SOSYAL Psikolog Ertan Ünver, ilk kez seçime kısa süre kalmasına karşın seçmenin eğilimini değiştirdiğini söyledi.
Ünver, “Sosyal psikolojide buna doygunluk hissi deniliyor. Artık vatandaş Tayyip Erdoğan’a karşı bir doyguluk hissi duyuyor. Ekranlarda ve gazetelerde hep aynı şeyleri anlatıyor.
Örneğin; İstanbul’da iki ayrı kent yapma ve kanalistanbul projesi, AKP’yi iki milletvekilinden etti.
Aynı şekilde kaset üzerinde siyaset yapılması, YGS skandalının sonuçlanmayışı, İzmir Büyükşehir Belediyesi’ne yönelik baskın, AKP’ye oy kaybettirdi. AKP’in çıkaracağı milletvekili sayısı 9 adet düştü.Yani 318’e geriledi. Bu vekillerin beşini CHP, ikisini MHP ve bağımsızlar aldı. CHP, 144 vekile ulaştı. Böyle giderse AKP’in çıkaracağı vekil sayısı 310’un altına düşer.

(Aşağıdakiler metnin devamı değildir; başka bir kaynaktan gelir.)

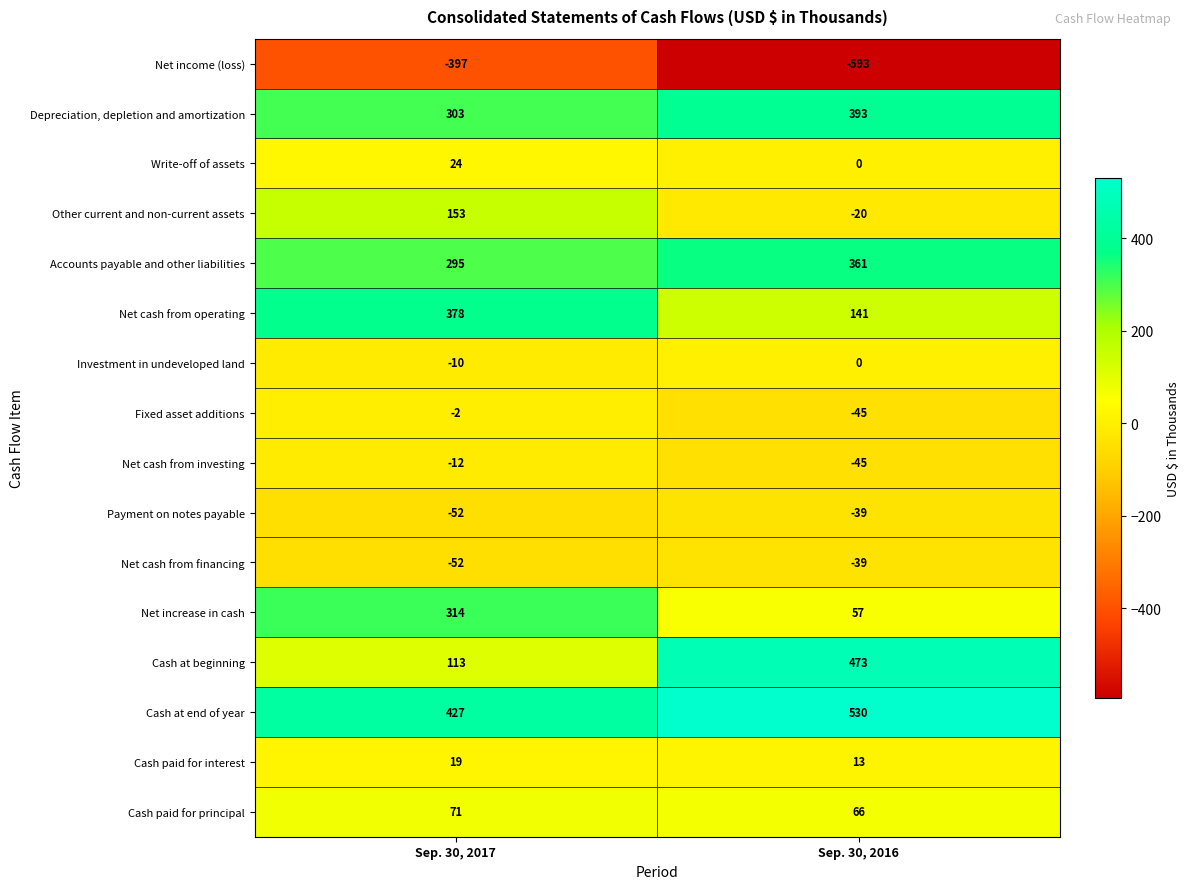

Is it true that Net cash from investing equals -18 at Sep. 30, 2016?

False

CHP de 150 milletvekilini geçer” dedi.
27 gün sonra Ünver’in bu söylediklerinin ne kadarı doğru çıkacağını göreceğiz

Çöken siyanürlü havuz ve Bergama’daki atık barajı

KÜTAHYA’DAKİ gümüş madeninin atık havuzlarından siyanürlü su ve zehirli atıkların sızması; İzmir’de Bergama ve Efemçukuru olmak üzere yurdun çeşitli yerlerinde siyanürlü liç yöntemiyle altın çıkarmak isteyenlere karşı çıkanların haklılığını bir kez daha gözler önüne serdi.
Yani...
Olası bir çevre felaketi için kamuoyunu uyaran, bunun için eylemler yapan Bergamalı köylüler ve çevreciler bir kez daha haklı çıktı.
Yapılan uyarılar göz ardı edilerek, Kütahya, Bergama, Uşak, Gümüşhane’de de siyanürlü madenlerin işletmeye alınması...
İleride Kaz Dağları, Kozak Yaylası ve Efemçukuru’nda ‘siyanürlü altın madenleri’nin de çevre felaketine yol açmayacağını kim söyleyebilir?
Siyanür liç yöntemiyle altın madeni çıkarmanın yaratacağı felaketi görmek için kahin olmak gerekmiyor.
Kütahya’da yaşananlar ortada.
Ne kadar önlem alınırsa alınsın, ‘zehirli atık barajları’ bir gün patlıyor.
Nitekim Romanya’da, Guyana’da Papua Yeni Gine’de bu tür siyanürlü çevre felaketlerinin yaşandığını duymayan kalmadı.
Kütahya’da yaşananları görünce, Bergama’nın da tehdit altında olmadığını söyleyebilir misiniz?
Üç beş kuruş için binlerce insanın hayatı riske sokulmamalı.